We used a mining technique called raise boring. Take a look at the video -- it's an interesting operation. Instead of drilling down from the top, you pull a large diameter reamer up to the surface from the bottom using a smaller diameter pilot hole -- more efficient than a top-down drill because the rubble isn't fighting gravity. It rains down beneath the advancing bore and gets hauled out a horizontal shaft at the bottom. Our next major step will be cutting the spiral stairway using a robotic stone cutting saw. In parallel, we're also manufacturing and testing the Clock components.
For the impatient, awesome parts are at 0:23, 1:20, 2:05, and 3:15 (that last of which reminds me of the DNA Lounge "See Snake" video.)
No embedding allowed on your website, as sharing videos is bad.
I've been thinking of going looking for his clock site on one of my drives to New Mexico. I get the impression it's not far from his rocket test area.
Huh. It plays for me.
But yeah, I'm sure Long Now wouldn't want anyone else to embed that, it might interfere with the monetization of this lucrative project!
The word "bore" can mean several things, you know.
Sorry to be That Guy, but in this case it's Vimeo. "HD Embedding" is restricted to Vimeo Plus members, which the Long Now apparently isn't.
Yet another minor inconvenience of our Freemium world.
http://vimeo.com/32862354 works.
The mathematical model for the clockwork mechanism is described in http://futureofutc.org/preprints/10_AAS_11-665_Hillis.pdf
The rubble wasn't fighting gravity, but the big drill head was. I guess since they already had alternate access to the space at the bottom to attach the really big drill head and haul out the rubble it came out as a net win.

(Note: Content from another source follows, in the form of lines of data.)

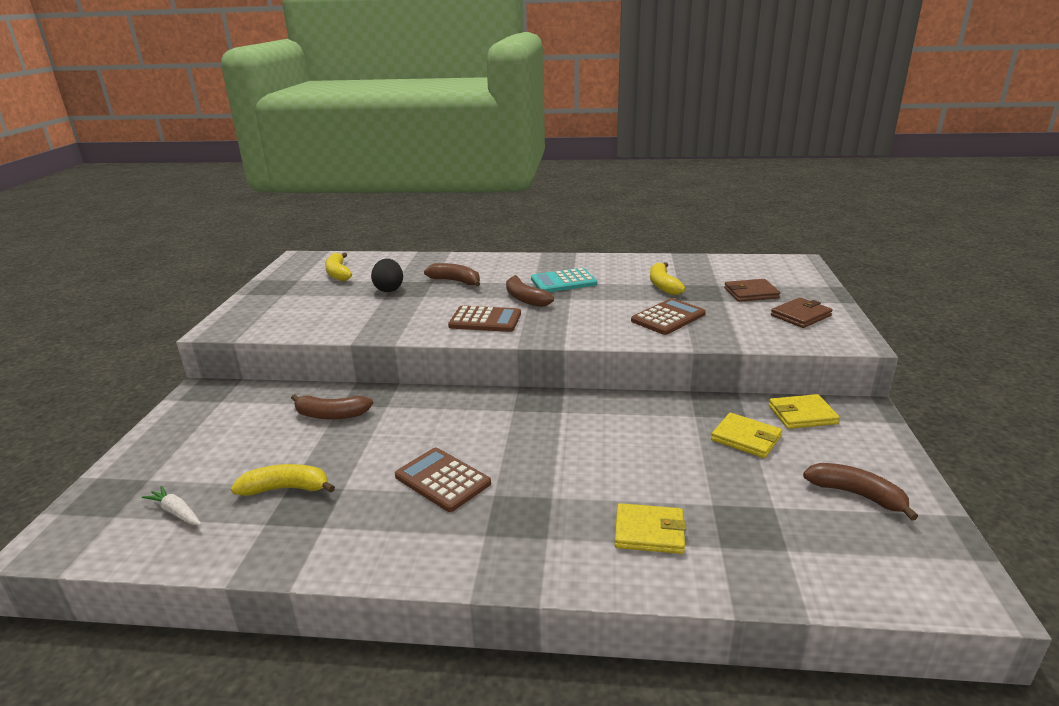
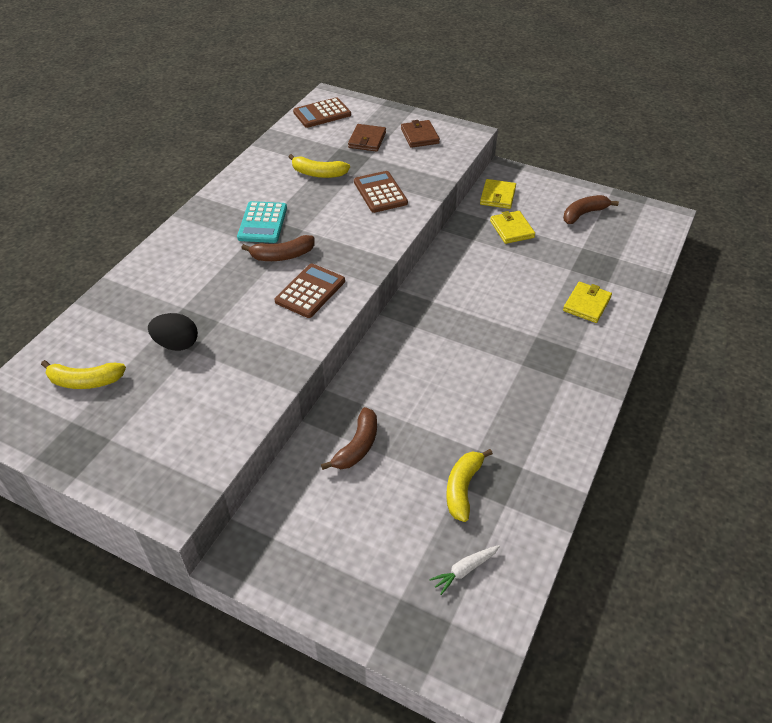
camera: 70 degrees left, 20 degrees up
brown calculator [395,448,491,512] -> brown calculator moved to [293,97,351,128]
brown banana [424,263,480,286] -> none
yellow wallet [711,413,782,458] -> yellow wallet turned 75 degrees counterclockwise [490,211,535,244]

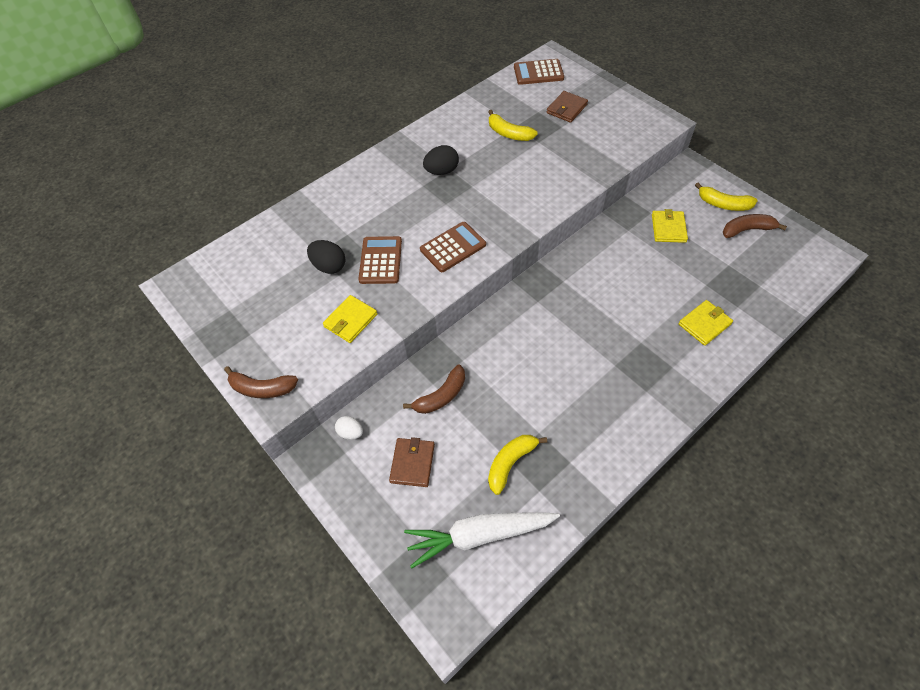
camera: 25 degrees right, 10 degrees up
yellow banana [41,360,126,389] -> yellow banana moved to [695,183,758,211]
turquoise calculator [237,201,287,243] -> black egg [423,145,459,175]
brown banana [241,235,314,261] -> brown banana moved to [224,366,298,398]
brown calculator [354,171,408,213] -> brown calculator moved to [358,236,402,284]
brown wallet [401,120,440,148] -> brown wallet moved to [389,437,435,487]
white carrot [429,545,500,595] -> white carrot [404,512,560,568], size x2.20
yellow wallet [480,179,516,209] -> yellow wallet moved to [323,295,378,343]
none -> white egg [335,416,363,440]

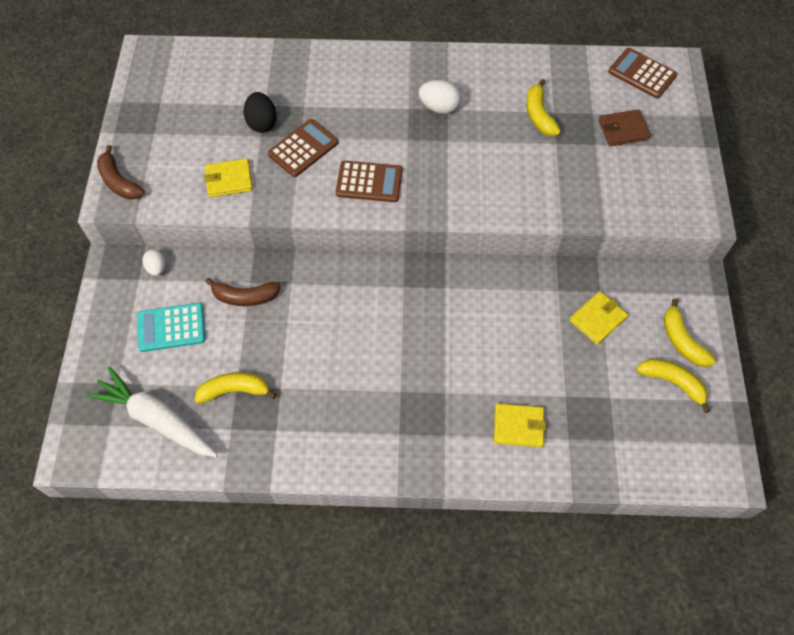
camera: 40 degrees right, 5 degrees up
brown wallet [389,437,435,487] -> turquoise calculator [137,303,205,352]
black egg [423,145,459,175] -> white egg [419,80,461,114]
brown banana [722,214,787,238] -> yellow banana [636,359,710,413]

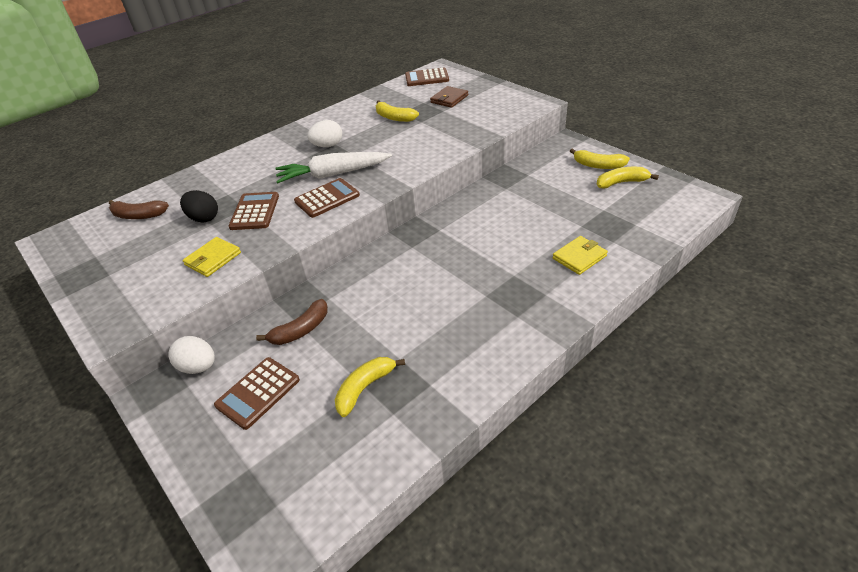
camera: 40 degrees left, 20 degrees down
white carrot [86,367,218,457] -> white carrot moved to [275,152,392,184]
brown banana [97,145,145,200] -> brown banana moved to [109,200,169,219]
turquoise calculator [137,303,205,352] -> brown calculator [214,357,300,430]
white egg [142,249,166,276] -> white egg [168,336,215,374], size x1.52
yellow wallet [569,291,628,345] -> none

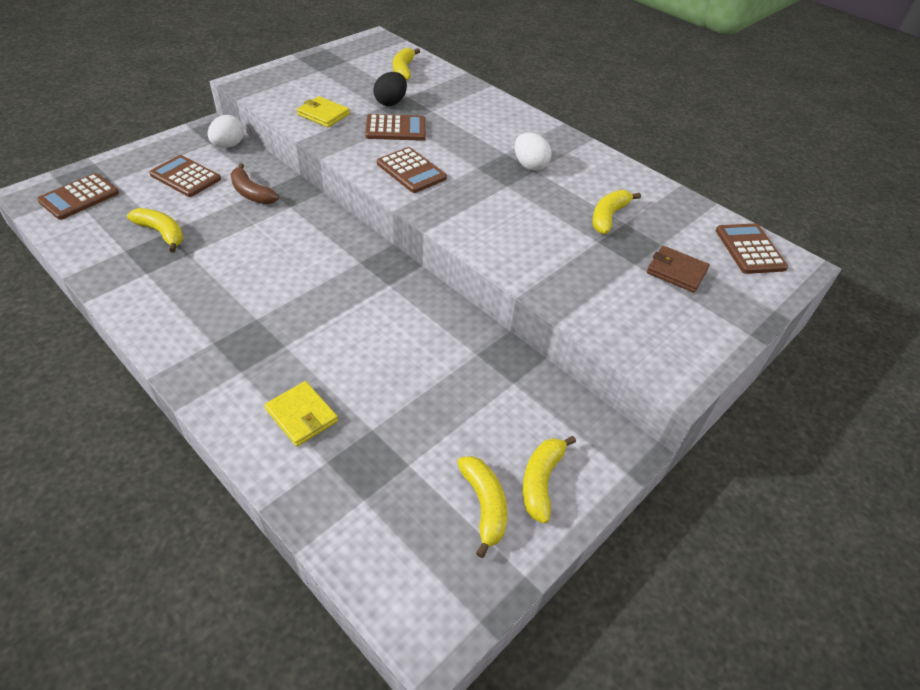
camera: 80 degrees right, 5 degrees up
brown banana [109,200,169,219] -> yellow banana [393,48,420,80]
white carrot [275,152,392,184] -> none
none -> brown calculator [37,173,119,220]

They probably removed at least 500,000 kilograms of material. Probably more like 2 million kg.
That's a lot of rock to haul out of a hole.
Sorry, I screwed up the math. More like between 2 million and 5 million kg.
(assuming that the density of the material was something like 1500 to 3500 kg/m^3)
All I can think about is the staggering amounts of torque that must be on that 500 foot drill shaft, turning that 12 foot bore.
Is it me or will this be easily broken by some earthquake ?
it's you.
this is not an area known for it's earthquakes.
Distance from 10,000 year clock to...
Mexico CIty: 775 miles
St. Louis (New Madrid Fault): 850 miles
LA (San Andreas Fault): 925 miles
Yellowstone Park: 1000 miles
There was a 4.0 earthquake in Pharr, Tx (250 miles) in September, but that's the largest earthquake in Texas in recent memory, and it was the result of fracking.
I'm no geologist, but the 10,000 year liklihood of a 6.5+ earthquake in the area is very low.
No you're right, there's no way they would have considered that before they dug the giant fucking hole in the ground.